We are here, the both of us, in the suite of a great hotel, by ourselves, without any press agent – which is rare for someone that famous.
He comes towards me, elegant in his suit, says “hi” by kissing me on the cheeks (waouh), smiles and explains to me that he is still a bit jet-lagged for he arrived from Australia a few hours ago, and says to me “So, I’m supposed to talk about the women who influenced my life, right?” “Yes, that’s it, it’s for BIBA” and I hand him the magazine. He opens it, asks me questions, keeps turning the pages and stops on a Tourism article to be awed in front of a picture of a travel van. “Great, I love it. Look, the roof can be open and a bed can fit, that’s great.”
Everything is said: the natural and simple side of the Australian man. But we are here for the women of his life…
She's the most important woman in my life. We’ve been married for more than 20 years. She taught me “love”. We share everything; she is my “partner” in every single plan, even for work. It’s important to me to have a different opinion even if it’s different. She is also someone who helped me understand the other women in my life and how to appreciate them more. I can say that thanks to my wife, I am closer to my mother.”

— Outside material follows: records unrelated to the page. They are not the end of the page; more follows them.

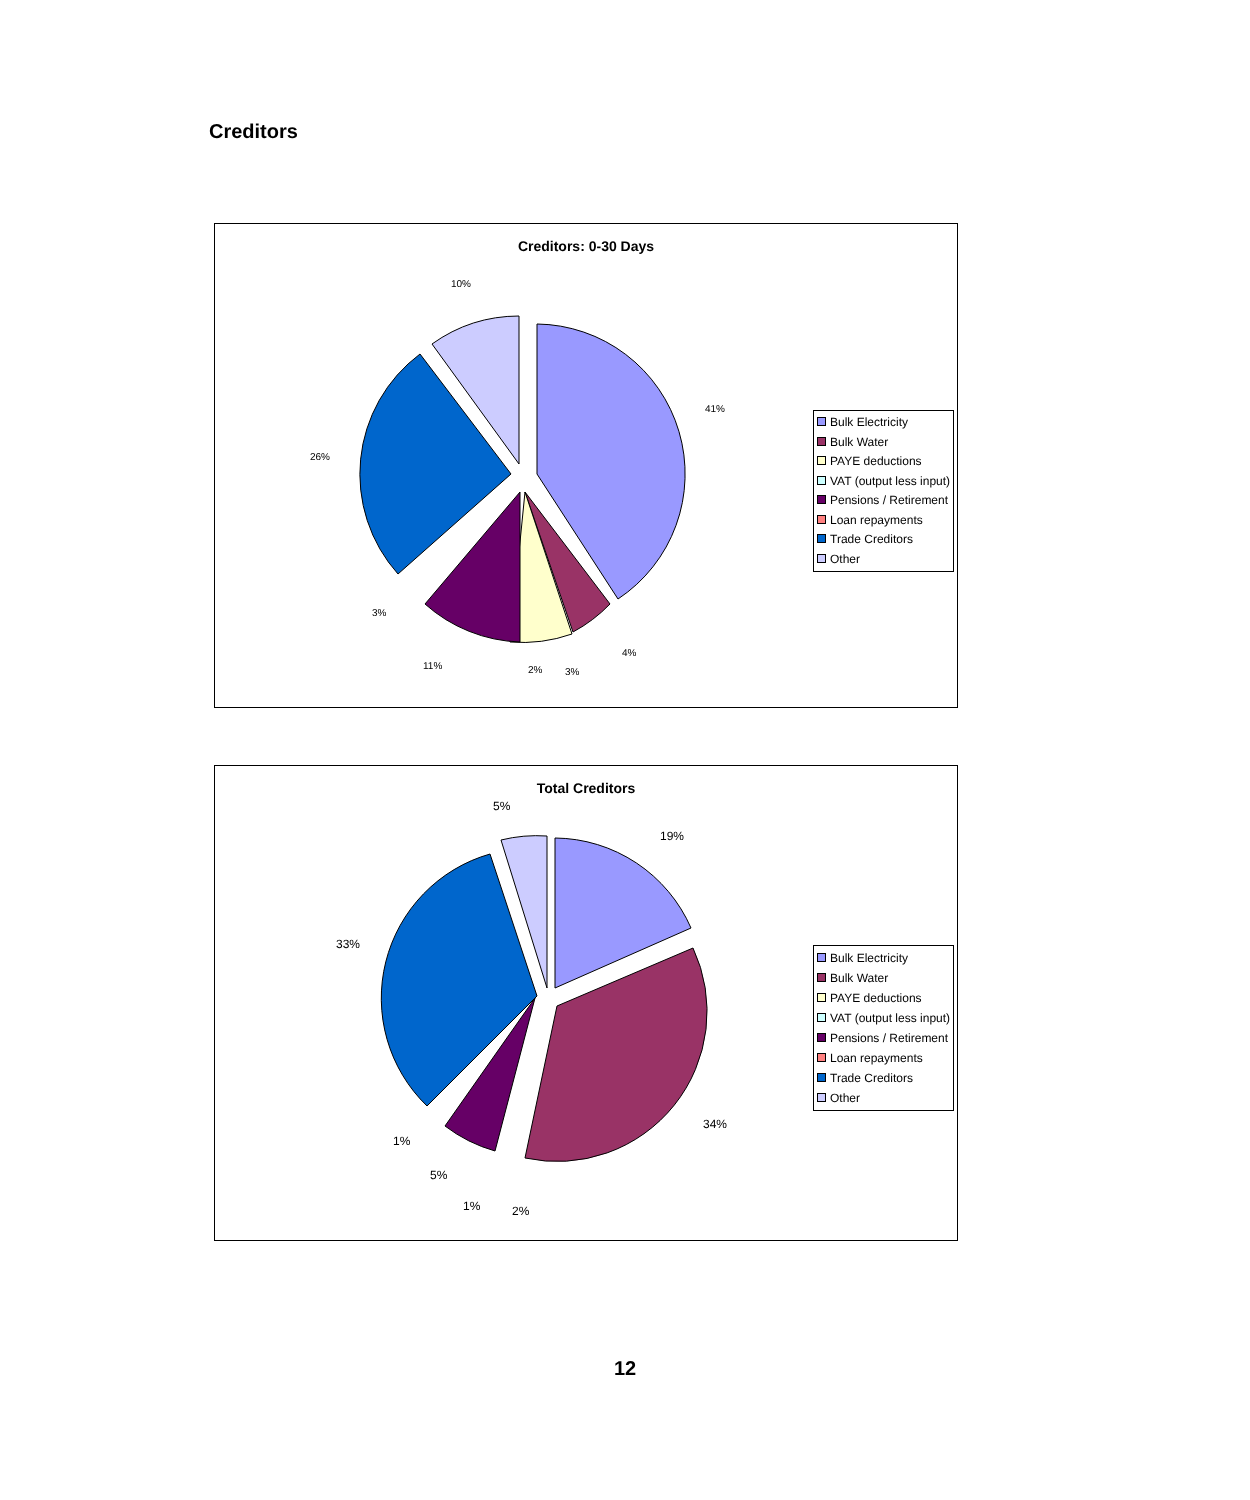Creditors
Creditors: 0-30 Days
41%
4%
3%
2%
11%
3%
26%
10%
Bulk Electricity
Bulk Water
PAYE deductions
VAT (output less input)
Pensions / Retirement
Loan repayments
Trade Creditors
Other
Total Creditors
19%
34%
2%
1%
5%
1%
33%
5%
Bulk Electricity
Bulk Water
PAYE deductions
VAT (output less input)
Pensions / Retirement
Loan repayments
Trade Creditors
Other
12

She is 21. She is very very important to me obviously because she is my daughter but also because she makes me think differently. I can be surprised and learn a lot about her vision of relationships between men and women. She is modern and philosophical. It’s amazing to see how things have changed for the better, since my generation or that of my step-father’s. Of course, I can see it with my two sons who are 13 and 15 but I can say that my daughter influences my life because she pushes me to be better.”
“All the other women!
I grew up in Australia in a middle social class and in a male and competitive environment. That was it, there was always fear and danger between men. I was a sensitive child and I think I felt more at ease with women. I had the impression that they didn’t judge me. They probably understood me better than I understood them. Women were, to me, beautiful, fantastic, different, exotic and mysterious. It's actually pretty funny to see that what intrigued me the most – the fact that they communicate – is what has been the most useful to me. Facing a problem, for instance, a women is not going to help you fix it but is going to talk about it, and it changes everything. I like this exchange and that’s probably what drew me to my job … and my wife. I have always loved the women who exchange, who communicate, who talk, strong women.”